Prof. Dr. Ahmet Cevat Acar ise Akademi’nin faaliyetleri, program ve projeleri hakkında bilgi verdiği konuşmasında Akademi, GEBİP ve TESEP Ödülleri’nin detaylarından da bahsetti. Prof. Acar, ödüllerin değerlendirme aşamasında her zaman gösterilen titizliğin bundan sonra da devam edeceğini söyledi. Akademi’nin yürüttüğü Türk-İslam Bilim Kültür Mirası Projesi kapsamında önümüzdeki günlerde 12 eserin daha yayımlanacağı bilgisini veren Prof. Acar, “22 alandan 37.000’den fazla terim içeren Mühendislik Terimleri Sözlüğü de yakında yayımlanacak. Andreas Tietze’nin “Etimolojik Türkiye Türkçesi Lugati’nin ilk dört cildini yayımladık.” dedi.
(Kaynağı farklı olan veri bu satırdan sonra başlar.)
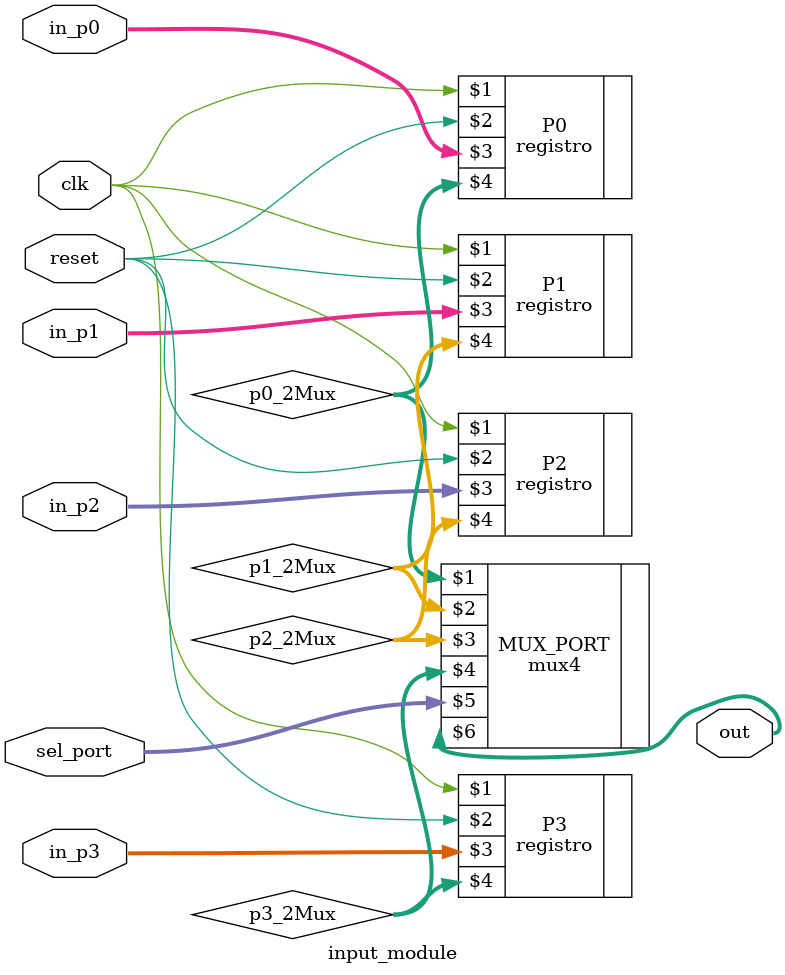
<source format=v>
module input_module ( input wire clk, reset, input wire [1:0] sel_port, input wire [7:0] in_p0, in_p1, in_p2, in_p3, output wire [7:0] out);
    
    wire [7:0] p0_2Mux, p1_2Mux, p2_2Mux,p3_2Mux;

    

    registro P0(clk, reset, in_p0, p0_2Mux); // Puerto dedicado para interrupciones

    registro P1(clk, reset, in_p1, p1_2Mux);

    registro P2(clk, reset, in_p2, p2_2Mux);

    registro P3(clk, reset, in_p3, p3_2Mux);

    mux4 MUX_PORT(p0_2Mux, p1_2Mux, p2_2Mux, p3_2Mux, sel_port, out);
    

endmodule
</source>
Türkiye’nin gelişmesi için ve ayrıca iddialarını hayata geçirebilmesi için yenilikçiliği başarmaktan başka çaresi olmadığını söyleyen Prof. Dr. Ahmet Cevat Acar: “Dünyada olduğu gibi Türkiye’de de bilim akademisi önemli bir kurumdur, bu kurumun gelişmesi için hepimize görev ve sorumluluklar düşüyor. Yönetim olarak biz de elimizden geldiğince siz değerli üyelerimizin şahsında Türk bilim hayatına ve bilimsel ve etik ilkelere uygun şekilde Türkiye’mizin ulusal amaç ve çıkarlarına üyelerimizin katkısıyla hizmet etmeye çalışıyoruz.” diyerek konuşmasını sonlandırdı.
Genel Kurul basına kapalı olarak devam etti.